IDCs Supporting the American Economy

As record U.S. energy production continues to make headlines across the globe, a new report from IHS CERA finds the economic impact of shale development alone is reaching far beyond the well pad – again highlighting why the intangible drilling cost (IDC) deduction is pivotal to the American economy.

According to the report, development of America’s shale resources – pioneered and produced by America’s independent oil and natural gas producers — is having a transformational impact on the economy. As the IHS report highlights, the production of these resources is supporting 2.1 million jobs across the country today, while raising household incomes by an average of $1,200 a year and promoting capital spending across the midstream, downstream, and manufacturing sectors. Overall, IHS predicts this development will spur a total of $346 billion in investments across the midstream and downstream energy and energy-related chemicals value chains between 2012 and 2020, including $100 billion invested in new chemical, plastics and related facilities.

Input data.
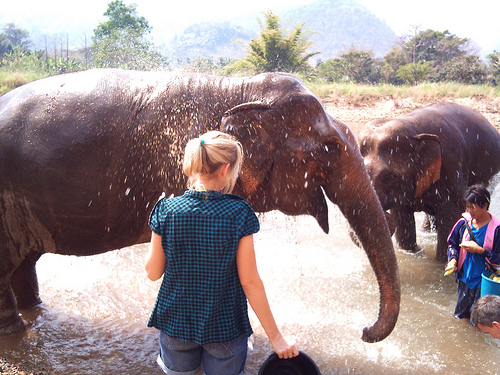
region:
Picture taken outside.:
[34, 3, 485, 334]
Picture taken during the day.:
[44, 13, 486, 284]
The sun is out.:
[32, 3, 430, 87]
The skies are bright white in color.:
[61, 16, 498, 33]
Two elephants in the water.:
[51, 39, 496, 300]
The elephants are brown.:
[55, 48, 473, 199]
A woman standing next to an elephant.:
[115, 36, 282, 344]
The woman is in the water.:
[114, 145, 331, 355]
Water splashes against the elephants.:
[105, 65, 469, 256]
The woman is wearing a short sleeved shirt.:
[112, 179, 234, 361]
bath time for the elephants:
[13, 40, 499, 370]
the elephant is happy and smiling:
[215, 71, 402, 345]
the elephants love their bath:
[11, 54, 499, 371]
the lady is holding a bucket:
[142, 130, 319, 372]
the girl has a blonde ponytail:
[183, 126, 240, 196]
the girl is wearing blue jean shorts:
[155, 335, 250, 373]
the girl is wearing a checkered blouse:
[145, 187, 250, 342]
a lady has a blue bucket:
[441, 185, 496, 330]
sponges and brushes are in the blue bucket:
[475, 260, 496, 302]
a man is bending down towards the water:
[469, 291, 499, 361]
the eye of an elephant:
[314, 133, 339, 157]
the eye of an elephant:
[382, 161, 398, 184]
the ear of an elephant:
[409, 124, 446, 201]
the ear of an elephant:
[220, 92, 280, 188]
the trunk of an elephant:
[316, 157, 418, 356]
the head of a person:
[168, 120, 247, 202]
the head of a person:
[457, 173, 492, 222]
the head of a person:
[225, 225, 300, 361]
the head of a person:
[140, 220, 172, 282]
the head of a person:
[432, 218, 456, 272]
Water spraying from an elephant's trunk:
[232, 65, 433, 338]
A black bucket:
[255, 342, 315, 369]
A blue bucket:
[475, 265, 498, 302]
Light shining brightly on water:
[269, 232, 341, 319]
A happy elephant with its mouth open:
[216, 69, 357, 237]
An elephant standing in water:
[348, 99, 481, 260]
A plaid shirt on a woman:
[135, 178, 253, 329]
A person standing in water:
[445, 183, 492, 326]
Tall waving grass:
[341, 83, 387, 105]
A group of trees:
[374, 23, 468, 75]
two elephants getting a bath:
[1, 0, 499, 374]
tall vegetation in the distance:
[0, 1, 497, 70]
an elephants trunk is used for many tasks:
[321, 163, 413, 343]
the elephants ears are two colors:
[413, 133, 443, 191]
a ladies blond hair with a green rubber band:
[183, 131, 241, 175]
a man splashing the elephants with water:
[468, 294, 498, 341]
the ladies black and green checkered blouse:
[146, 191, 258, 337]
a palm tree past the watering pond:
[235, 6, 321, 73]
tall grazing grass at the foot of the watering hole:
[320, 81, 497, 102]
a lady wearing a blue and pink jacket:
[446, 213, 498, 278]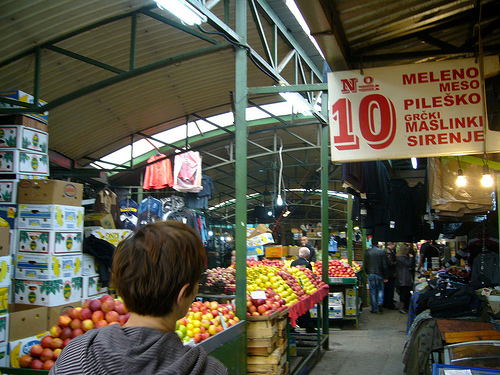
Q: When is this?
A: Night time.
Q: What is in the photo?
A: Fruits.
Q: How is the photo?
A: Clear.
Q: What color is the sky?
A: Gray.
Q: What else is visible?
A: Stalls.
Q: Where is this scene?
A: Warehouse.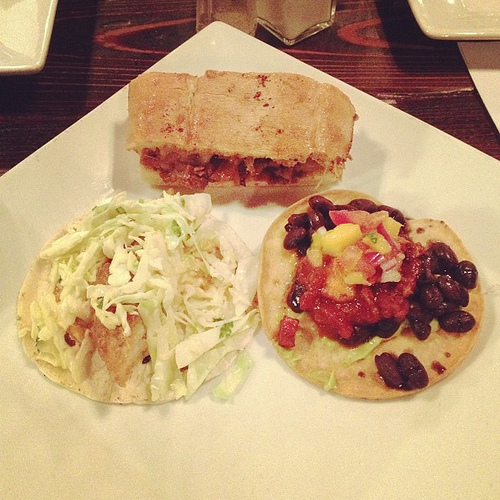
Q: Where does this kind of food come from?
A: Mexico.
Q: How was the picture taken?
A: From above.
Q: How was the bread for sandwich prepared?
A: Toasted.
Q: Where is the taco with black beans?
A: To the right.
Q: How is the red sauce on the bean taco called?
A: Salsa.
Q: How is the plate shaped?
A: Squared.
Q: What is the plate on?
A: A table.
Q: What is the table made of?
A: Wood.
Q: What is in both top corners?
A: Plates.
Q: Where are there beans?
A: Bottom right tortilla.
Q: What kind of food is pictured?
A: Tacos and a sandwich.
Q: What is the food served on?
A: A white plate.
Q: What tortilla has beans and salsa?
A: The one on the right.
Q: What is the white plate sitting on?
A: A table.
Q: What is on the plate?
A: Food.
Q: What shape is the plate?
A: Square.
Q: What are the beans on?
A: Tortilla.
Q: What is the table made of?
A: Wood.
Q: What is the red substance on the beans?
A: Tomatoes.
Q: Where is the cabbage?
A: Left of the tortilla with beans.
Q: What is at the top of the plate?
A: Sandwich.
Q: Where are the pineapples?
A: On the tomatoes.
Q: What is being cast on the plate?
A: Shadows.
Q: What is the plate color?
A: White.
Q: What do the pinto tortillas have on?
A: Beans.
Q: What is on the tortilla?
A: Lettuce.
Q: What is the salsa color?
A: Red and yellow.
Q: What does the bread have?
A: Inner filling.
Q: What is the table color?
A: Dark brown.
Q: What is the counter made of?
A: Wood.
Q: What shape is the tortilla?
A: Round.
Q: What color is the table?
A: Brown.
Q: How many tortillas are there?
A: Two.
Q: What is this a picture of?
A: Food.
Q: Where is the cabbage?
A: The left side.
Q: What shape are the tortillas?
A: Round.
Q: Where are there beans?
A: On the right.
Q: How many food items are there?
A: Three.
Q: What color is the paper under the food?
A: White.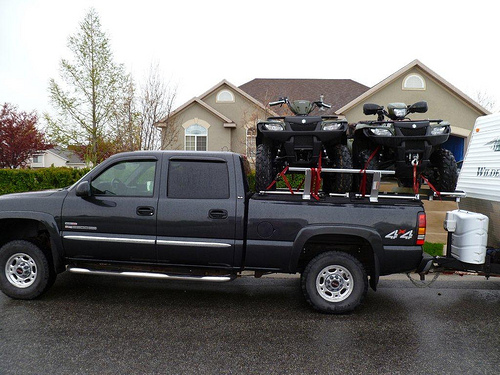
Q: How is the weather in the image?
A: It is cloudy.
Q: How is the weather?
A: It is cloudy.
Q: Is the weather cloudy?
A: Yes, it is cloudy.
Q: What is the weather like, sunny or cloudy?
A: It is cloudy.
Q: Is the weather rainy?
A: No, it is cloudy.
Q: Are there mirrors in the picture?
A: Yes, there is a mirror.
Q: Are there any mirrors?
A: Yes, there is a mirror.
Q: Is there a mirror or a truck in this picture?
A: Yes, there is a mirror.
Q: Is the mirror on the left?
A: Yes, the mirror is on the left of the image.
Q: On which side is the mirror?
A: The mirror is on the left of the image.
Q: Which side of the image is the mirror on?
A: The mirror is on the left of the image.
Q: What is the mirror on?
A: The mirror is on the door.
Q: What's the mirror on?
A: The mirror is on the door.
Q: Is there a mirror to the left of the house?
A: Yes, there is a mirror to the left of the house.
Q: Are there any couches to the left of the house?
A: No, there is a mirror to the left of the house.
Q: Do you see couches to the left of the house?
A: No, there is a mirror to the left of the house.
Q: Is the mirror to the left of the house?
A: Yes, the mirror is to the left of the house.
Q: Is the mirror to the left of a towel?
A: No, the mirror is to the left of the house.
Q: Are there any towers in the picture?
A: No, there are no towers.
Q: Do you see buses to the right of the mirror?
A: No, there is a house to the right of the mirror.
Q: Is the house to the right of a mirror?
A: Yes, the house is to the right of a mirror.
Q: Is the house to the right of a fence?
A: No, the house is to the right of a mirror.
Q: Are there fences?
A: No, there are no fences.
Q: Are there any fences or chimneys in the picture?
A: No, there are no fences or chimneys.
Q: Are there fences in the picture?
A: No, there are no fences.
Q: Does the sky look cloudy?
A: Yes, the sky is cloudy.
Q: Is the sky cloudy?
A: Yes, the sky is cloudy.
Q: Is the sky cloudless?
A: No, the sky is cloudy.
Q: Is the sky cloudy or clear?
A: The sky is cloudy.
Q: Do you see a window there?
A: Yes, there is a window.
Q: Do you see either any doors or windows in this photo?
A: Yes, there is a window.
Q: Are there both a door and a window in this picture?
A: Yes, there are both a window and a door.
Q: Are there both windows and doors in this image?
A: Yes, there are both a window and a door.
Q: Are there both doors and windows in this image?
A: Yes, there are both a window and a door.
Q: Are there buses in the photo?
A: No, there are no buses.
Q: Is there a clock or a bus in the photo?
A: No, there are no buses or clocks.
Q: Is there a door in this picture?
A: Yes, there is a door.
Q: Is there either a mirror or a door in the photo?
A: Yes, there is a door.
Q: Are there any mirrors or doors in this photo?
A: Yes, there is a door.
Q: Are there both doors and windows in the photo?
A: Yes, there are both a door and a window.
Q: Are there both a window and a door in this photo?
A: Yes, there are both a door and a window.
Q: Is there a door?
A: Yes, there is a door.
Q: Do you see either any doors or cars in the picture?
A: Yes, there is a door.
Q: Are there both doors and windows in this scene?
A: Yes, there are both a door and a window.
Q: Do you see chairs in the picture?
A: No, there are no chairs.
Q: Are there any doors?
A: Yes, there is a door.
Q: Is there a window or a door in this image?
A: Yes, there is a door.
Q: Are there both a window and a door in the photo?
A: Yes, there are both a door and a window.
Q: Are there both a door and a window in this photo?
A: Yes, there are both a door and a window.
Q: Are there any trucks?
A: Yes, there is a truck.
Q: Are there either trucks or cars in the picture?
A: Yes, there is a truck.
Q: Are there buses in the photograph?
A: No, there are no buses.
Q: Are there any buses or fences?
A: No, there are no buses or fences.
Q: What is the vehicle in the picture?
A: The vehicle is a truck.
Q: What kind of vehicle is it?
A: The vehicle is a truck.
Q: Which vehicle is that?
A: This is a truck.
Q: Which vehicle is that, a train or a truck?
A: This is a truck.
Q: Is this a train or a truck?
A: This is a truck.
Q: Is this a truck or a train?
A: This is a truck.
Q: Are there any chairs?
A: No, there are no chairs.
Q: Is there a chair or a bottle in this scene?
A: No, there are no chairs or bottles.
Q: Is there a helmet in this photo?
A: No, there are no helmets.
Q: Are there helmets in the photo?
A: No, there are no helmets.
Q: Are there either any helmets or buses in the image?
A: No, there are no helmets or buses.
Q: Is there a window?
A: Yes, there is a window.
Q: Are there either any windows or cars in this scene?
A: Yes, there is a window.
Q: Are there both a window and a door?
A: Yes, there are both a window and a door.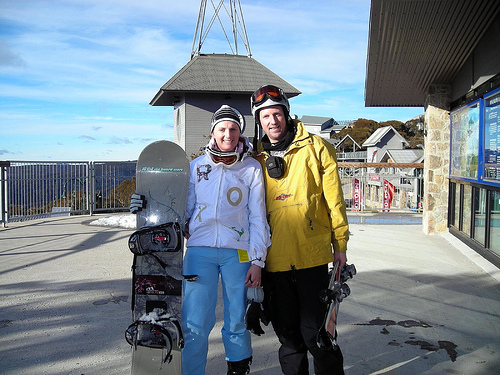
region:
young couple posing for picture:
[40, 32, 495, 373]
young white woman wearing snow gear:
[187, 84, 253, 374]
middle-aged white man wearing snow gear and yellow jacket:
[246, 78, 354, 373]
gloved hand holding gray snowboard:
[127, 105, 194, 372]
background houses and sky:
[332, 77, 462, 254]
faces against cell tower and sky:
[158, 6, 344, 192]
==
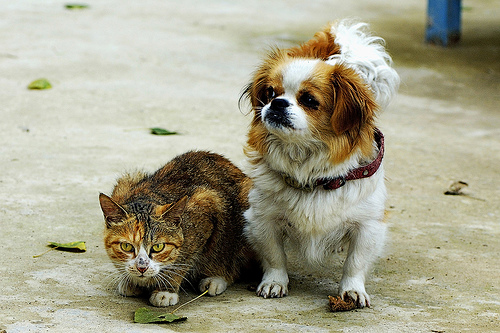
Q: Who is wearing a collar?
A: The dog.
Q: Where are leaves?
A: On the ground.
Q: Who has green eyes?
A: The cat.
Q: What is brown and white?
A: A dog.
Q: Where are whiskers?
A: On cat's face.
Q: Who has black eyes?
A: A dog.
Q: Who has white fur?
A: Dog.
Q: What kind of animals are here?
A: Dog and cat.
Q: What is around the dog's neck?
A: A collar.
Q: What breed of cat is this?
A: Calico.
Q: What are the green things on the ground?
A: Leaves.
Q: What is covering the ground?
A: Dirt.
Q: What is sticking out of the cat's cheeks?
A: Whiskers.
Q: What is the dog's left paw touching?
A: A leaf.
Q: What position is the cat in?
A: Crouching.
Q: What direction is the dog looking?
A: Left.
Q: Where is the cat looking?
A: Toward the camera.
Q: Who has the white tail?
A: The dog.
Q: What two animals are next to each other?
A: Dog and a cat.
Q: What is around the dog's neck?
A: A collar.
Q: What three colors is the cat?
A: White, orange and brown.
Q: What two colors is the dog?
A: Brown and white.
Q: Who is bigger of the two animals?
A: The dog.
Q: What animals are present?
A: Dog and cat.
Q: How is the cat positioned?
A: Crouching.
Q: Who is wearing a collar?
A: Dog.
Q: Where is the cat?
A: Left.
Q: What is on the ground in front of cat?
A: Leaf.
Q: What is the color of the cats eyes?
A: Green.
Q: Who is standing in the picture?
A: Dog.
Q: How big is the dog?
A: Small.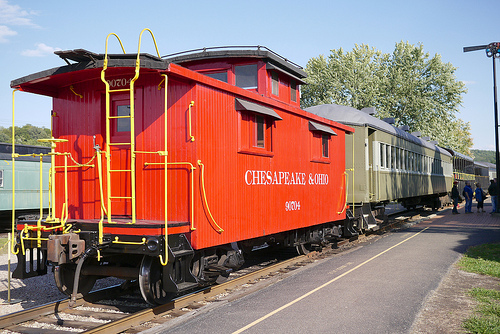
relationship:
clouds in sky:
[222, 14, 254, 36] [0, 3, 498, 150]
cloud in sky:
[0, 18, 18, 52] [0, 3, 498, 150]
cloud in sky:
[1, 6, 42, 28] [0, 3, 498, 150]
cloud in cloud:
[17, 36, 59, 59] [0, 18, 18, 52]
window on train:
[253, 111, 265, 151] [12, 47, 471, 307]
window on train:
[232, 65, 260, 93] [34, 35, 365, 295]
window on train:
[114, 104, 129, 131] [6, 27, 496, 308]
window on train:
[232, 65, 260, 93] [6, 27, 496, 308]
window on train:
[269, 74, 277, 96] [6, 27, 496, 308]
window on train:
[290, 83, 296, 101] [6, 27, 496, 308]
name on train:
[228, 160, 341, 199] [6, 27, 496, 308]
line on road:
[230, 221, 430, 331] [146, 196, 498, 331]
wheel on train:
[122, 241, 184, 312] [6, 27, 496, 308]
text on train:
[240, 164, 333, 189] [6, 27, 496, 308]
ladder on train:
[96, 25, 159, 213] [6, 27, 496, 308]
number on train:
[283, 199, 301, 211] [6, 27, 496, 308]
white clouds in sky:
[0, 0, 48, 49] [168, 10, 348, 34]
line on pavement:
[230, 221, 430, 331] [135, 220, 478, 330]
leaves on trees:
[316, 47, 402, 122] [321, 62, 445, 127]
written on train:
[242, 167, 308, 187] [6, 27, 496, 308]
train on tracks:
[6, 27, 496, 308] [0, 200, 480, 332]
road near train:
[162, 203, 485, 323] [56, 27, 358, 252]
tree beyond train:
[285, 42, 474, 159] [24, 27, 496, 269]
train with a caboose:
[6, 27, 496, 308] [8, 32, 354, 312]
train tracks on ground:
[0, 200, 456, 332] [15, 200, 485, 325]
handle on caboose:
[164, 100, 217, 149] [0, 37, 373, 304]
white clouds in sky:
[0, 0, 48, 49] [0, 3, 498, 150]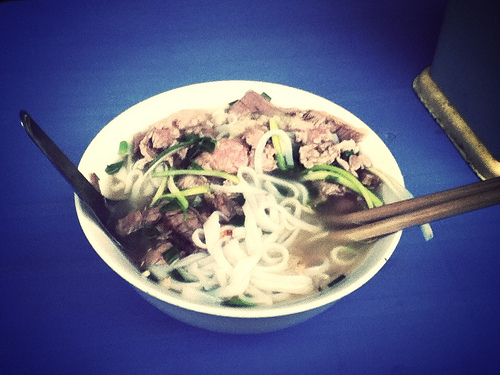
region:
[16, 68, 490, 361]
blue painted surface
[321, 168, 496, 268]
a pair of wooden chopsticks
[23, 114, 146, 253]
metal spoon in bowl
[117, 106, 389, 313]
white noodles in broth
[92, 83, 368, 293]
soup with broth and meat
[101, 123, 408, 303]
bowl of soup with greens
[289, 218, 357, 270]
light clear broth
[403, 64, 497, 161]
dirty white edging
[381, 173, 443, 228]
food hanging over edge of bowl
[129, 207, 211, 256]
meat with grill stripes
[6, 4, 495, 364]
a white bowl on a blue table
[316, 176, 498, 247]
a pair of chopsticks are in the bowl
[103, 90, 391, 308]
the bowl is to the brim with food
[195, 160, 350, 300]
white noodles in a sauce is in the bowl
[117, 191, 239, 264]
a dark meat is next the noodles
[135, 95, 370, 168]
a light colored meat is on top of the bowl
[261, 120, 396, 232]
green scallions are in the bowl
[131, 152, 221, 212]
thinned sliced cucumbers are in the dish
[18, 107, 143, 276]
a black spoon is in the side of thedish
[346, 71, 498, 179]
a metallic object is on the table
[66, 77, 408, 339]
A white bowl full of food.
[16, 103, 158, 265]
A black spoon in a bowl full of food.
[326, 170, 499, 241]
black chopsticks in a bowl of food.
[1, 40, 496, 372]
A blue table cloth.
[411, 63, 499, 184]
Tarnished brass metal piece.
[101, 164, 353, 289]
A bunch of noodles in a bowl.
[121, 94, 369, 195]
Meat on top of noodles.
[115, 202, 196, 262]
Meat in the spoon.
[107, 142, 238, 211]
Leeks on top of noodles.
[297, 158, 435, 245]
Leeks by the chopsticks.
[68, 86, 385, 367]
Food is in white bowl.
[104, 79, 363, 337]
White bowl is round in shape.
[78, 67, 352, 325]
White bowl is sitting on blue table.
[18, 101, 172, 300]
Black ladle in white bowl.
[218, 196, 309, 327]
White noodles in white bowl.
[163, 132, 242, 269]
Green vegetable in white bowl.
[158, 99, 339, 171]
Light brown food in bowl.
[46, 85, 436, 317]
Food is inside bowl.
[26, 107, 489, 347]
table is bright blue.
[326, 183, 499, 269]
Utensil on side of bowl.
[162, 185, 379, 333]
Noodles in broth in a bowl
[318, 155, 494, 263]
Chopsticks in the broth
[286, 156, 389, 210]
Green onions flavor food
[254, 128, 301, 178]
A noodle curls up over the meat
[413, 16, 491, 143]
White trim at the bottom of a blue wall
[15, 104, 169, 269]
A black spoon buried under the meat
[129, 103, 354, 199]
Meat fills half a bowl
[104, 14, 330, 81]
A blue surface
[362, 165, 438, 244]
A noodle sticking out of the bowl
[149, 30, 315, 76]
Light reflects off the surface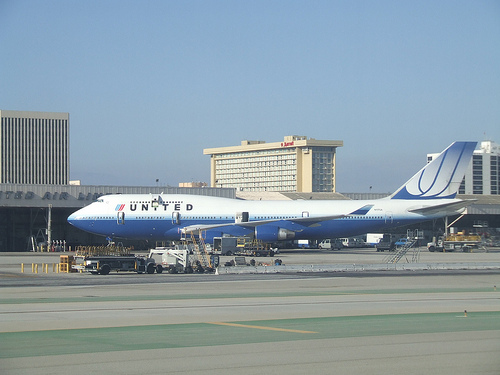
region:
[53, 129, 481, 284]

Work instruction 1. List every dollar amount given in the IDC passage above.
Work instruction 2. Summarize the IDC passage above in two sentences.
Work instruction 3. Reproduce the IDC passage above from "As record U.S." to "the American economy.".

Answer 1.
$1,200
$346 billion
$100 billion

Answer 2. A new IHS CERA report finds that shale development, pioneered by America's independent oil and natural gas producers, is having a transformational economic impact far beyond the well pad, which highlights why the intangible drilling cost (IDC) deduction is pivotal to the American economy. The report says this production supports 2.1 million jobs, raises household incomes by an average of $1,200 a year, and will spur a predicted $346 billion in midstream and downstream investments between 2012 and 2020.

Answer 3.
As record U.S. energy production continues to make headlines across the globe, a new report from IHS CERA finds the economic impact of shale development alone is reaching far beyond the well pad – again highlighting why the intangible drilling cost (IDC) deduction is pivotal to the American economy.